═════ SOURCE EXTRACT ═════
Using cross-validation to determine dimensionality in multidimensional scaling
Russell Richie (drrichie@sas.upenn.edu)Department of Psychology, Philadelphia, PA, USA
Steven Verheyen (verheyen@essb.eur.nl)
Department of Psychology, Rotterdam, Belgium
Keywords: similarity; multidimensional scaling; cross-validation; model selection; dimensionality
Introduction
Multidimensional scaling (MDS) is a popular technique for embedding items in a low-dimensional spatial representation from a matrix of the dissimilarities among items (Shepard, 1962). MDS has been used simply as a visualization aid or dimensionality reduction technique in statistics and machine learning applications, but in cognitive science, MDS has also been interpreted as a cognitive model of similarity perception or similarity judgment, and is often part of a larger framework for modeling complex behaviors like categorization (Nosofsky, 1992) or generalization (Shepard, 2004). However, a persistent challenge in application of MDS is selecting the latent dimensionality of the inferred spatial representation; the dimensionality is a hyperparameter that the modeler must specify when fitting MDS.
═════
■ SET TASK ■
Reproduce the multidimensional scaling extract between "Using cross-validation to" and "Steven Verheyen (verheyen@essb.eur.nl)", inclusive, substituting "holdout validation" for "cross-validation".
═════ GIVEN MATERIAL ═════
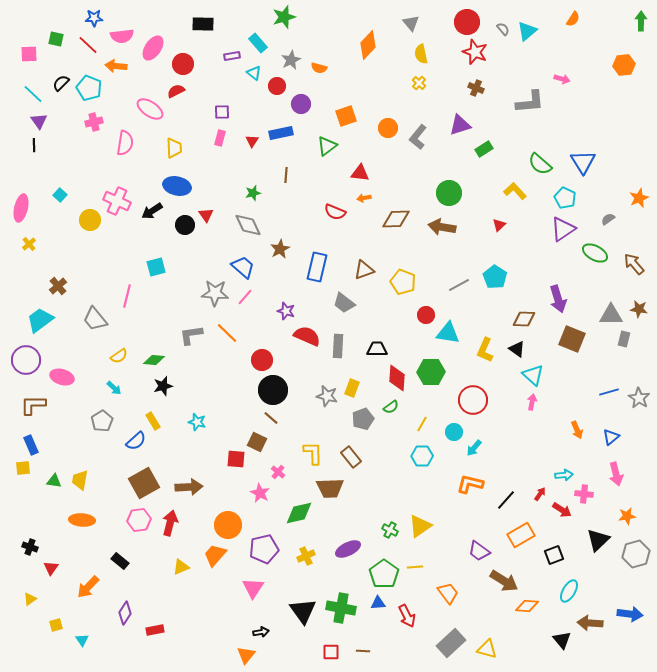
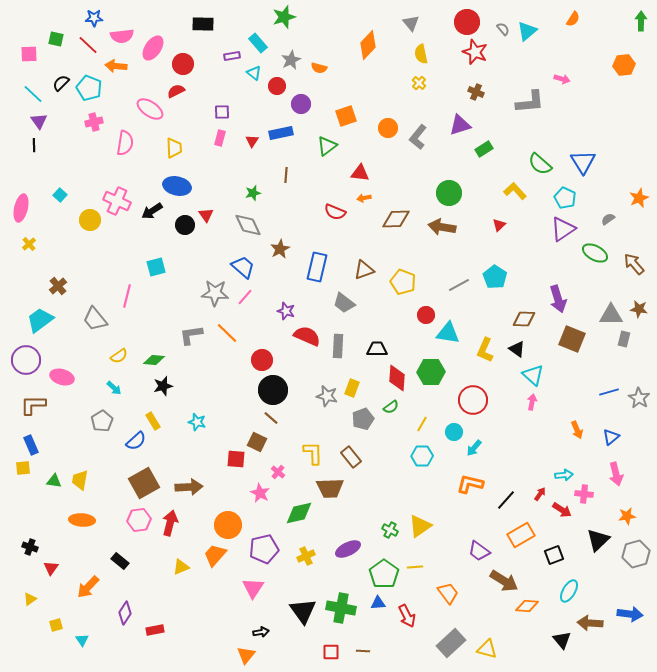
brown cross at (476, 88): moved 4 px down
═════
■ OUTPUT FOR THIS EXERCISE ■
Using holdout validation to determine dimensionality in multidimensional scaling
Russell Richie (drrichie@sas.upenn.edu)Department of Psychology, Philadelphia, PA, USA
Steven Verheyen (verheyen@essb.eur.nl)